- Born: August 16, 1771
- Died: November 22, 1822 (aged 51)

= Theodore Burr =

American inventor and civil engineer (1771–1822)

Theodore Burr (August 16, 1771 – November 22, 1822) was an inventor from Torrington, Connecticut, who was credited with the Burr Arch Truss bridge design. He designed and built one of the first bridges across the Hudson River and several bridges that crossed the Susquehanna River.

==Patent==
Burr was awarded US Patent No. 2769 on April 4, 1817, for his arch and truss bridge design. The "Burr arch truss" used two long arches, resting on the abutments on either end, that typically sandwiched a multiple kingpost structure. Theodore Burr built nearly every bridge that crossed the Susquehanna River from Binghamton, New York, to Maryland in the early 19th century. His successes made him the most distinguished architect of bridges in the country.

==Professional life==
Theodore Burr came to Oxford, New York in 1792. By 1794, he had built a grist mill (once owned by Fletcher & Corbin), and a dam to power the mill. In 1800, he built the first stringer bridge across the Chenango River in Oxford.

Around 1804, Burr built the first "sizable bridge" crossing New York's Hudson River, at Waterford, New York.

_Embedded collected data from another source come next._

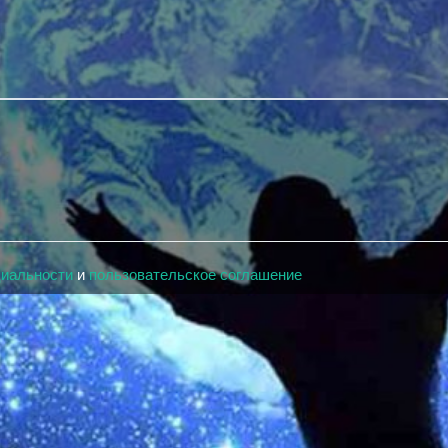
циальности
и
пользовательское соглашение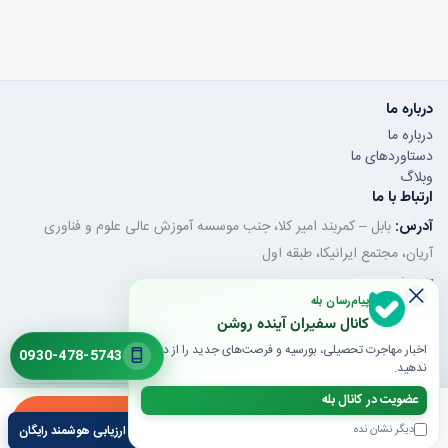
درباره ما
درباره ما
دستاوردهای ما
وبلاگ
ارتباط با ما
آدرس:
بابل – کمربند امیر کلا، جنب موسسه آموزش عالی علوم و فناوری
آریان، مجتمع ایرانیکا، طبقه اول
تلفن ثابت:
011-32350320
پیام‌رسان بله
موبایل / واتساپ:
0930-478-5743
کانال سفیران آینده روشن
ایمیل:
saroshanbbl@gmail.com
اخبار مهاجرت تحصیلی، بورسیه و فرصت‌های جدید را از دست
0930-478-5743
ندهید.
عضویت در کانال بله
© 1405 تمام حقوق محفوظ است | طراحی و توسعه توسط گروه فنی و مهندسی
ارزیابی
مشاوره
تیپرینو
دیگر نشان نده
ارزیابی هوشمند رایگان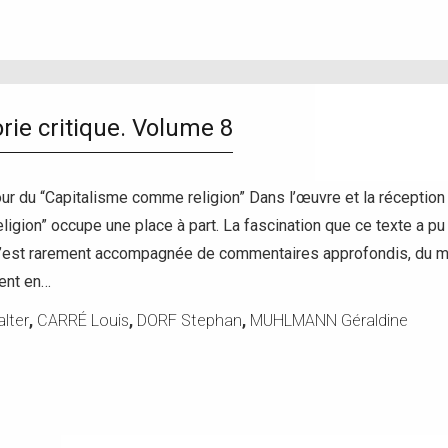
rie critique. Volume 8
our du “Capitalisme comme religion” Dans l’œuvre et la réceptio
igion” occupe une place à part. La fascination que ce texte a pu
s’est rarement accompagnée de commentaires approfondis, du moi
ment en…
lter
,
CARRÉ Louis
,
DORF Stephan
,
MUHLMANN Géraldine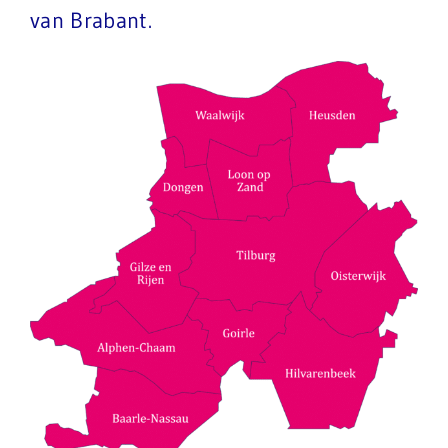
van Brabant.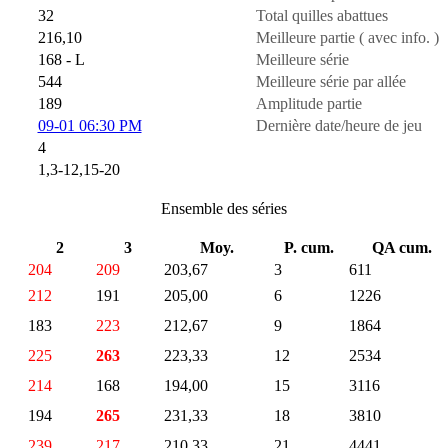
32
Total quilles abattues
216,10
Meilleure partie ( avec info. )
168 - L
Meilleure série
544
Meilleure série par allée
189
Amplitude partie
09-01 06:30 PM
Dernière date/heure de jeu
4
1,3-12,15-20
Ensemble des séries
2
3
Moy.
P. cum.
QA cum.
204
209
203,67
3
611
212
191
205,00
6
1226
183
223
212,67
9
1864
225
263
223,33
12
2534
214
168
194,00
15
3116
194
265
231,33
18
3810
239
217
210,33
21
4441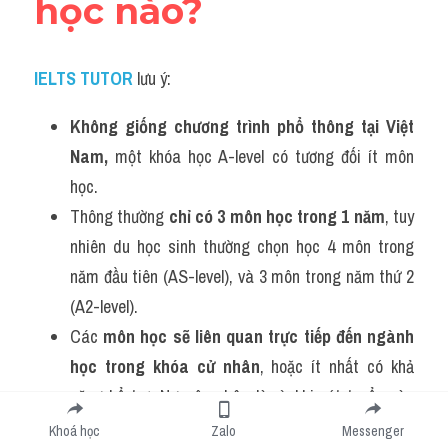
học nào?
IELTS TUTOR
lưu ý:
Không giống chương trình phổ thông tại Việt 
Nam, 
một khóa học A-level có tương đối ít môn 
học. 
Thông thường 
chỉ có 3 môn học trong 1 năm
, tuy 
nhiên du học sinh thường chọn học 4 môn trong 
năm đầu tiên (AS-level), và 3 môn trong năm thứ 2 
(A2-level). 
Các 
môn học sẽ liên quan trực tiếp đến ngành 
học trong khóa cử nhân
, hoặc ít nhất có khả 
năng bổ trợ. Nguyên nhân là vì, khi xét tuyển vào 
các trường đại học, một số trường sẽ có yêu cầu 
Khoá học
Zalo
Messenger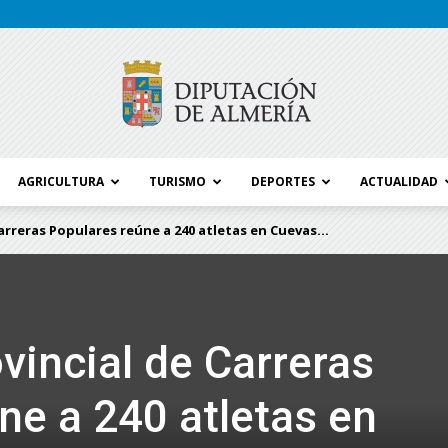
AGRICULTURA
TURISMO
DEPORTES
ACTUALIDAD
Blog
Carreras Populares reúne a 240 atletas en Cuevas...
Diputación
ovincial de Carreras
ne a 240 atletas en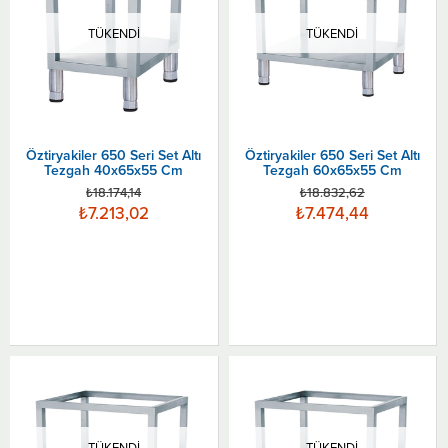
TÜKENDI
TÜKENDI
Öztiryakiler 650 Seri Set Altı
Öztiryakiler 650 Seri Set Altı
Tezgah 40x65x55 Cm
Tezgah 60x65x55 Cm
₺18.174,14
₺18.832,62
₺7.213,02
₺7.474,44
TÜKENDI
TÜKENDI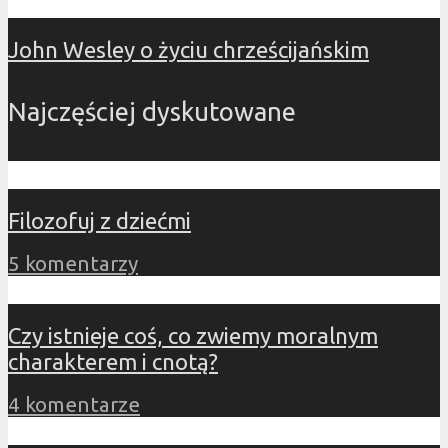
John Wesley o życiu chrześcijańskim
Najczęściej dyskutowane
Filozofuj z dziećmi
5 komentarzy
Czy istnieje coś, co zwiemy moralnym
charakterem i cnotą?
4 komentarze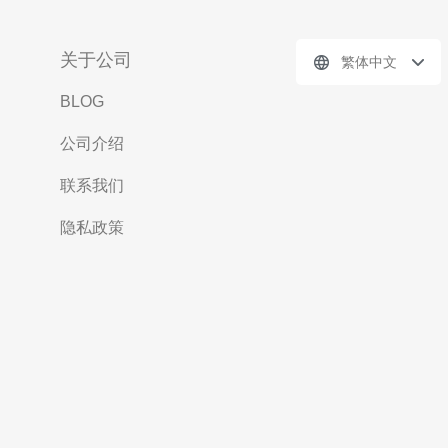
关于公司
繁体中文
BLOG
公司介绍
联系我们
隐私政策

It stood for over a century until it was destroyed by fire in 1909.

A few miles from the Waterford bridge, in 1808 the 997-foot Burr Bridge in Schenectady, NY was opened, held up by 7 piers. It was a suspension bridge rather than an arched bridge, the suspension cables being made of wood. It originally consisted of four very long spans across three piers, but it soon started to sag and four additional piers were added to support it.

From 1809 to 1811, he built an impressive Federal style house for his family at 8 Fort Hill Park in Oxford. Wings were added to both sides of the house at a later and unknown date. The building still stands and houses the Oxford Memorial Library.

Between 1811 and 1818, Burr designed, then constructed or supervised five crossings of the Susquehanna River. The first four were in Pennsylvania at Nescopeck Falls (Berwick), Columbia, Harrisburg, and Northumberland. The last was the 4170 ft Susquehanna River Bridge near Port Deposit, Maryland.

== Personal life ==
In 1789, Burr married Asenath Cook in Hartford, Connecticut. On April 13, 1794, they had a daughter named Philomela Burr.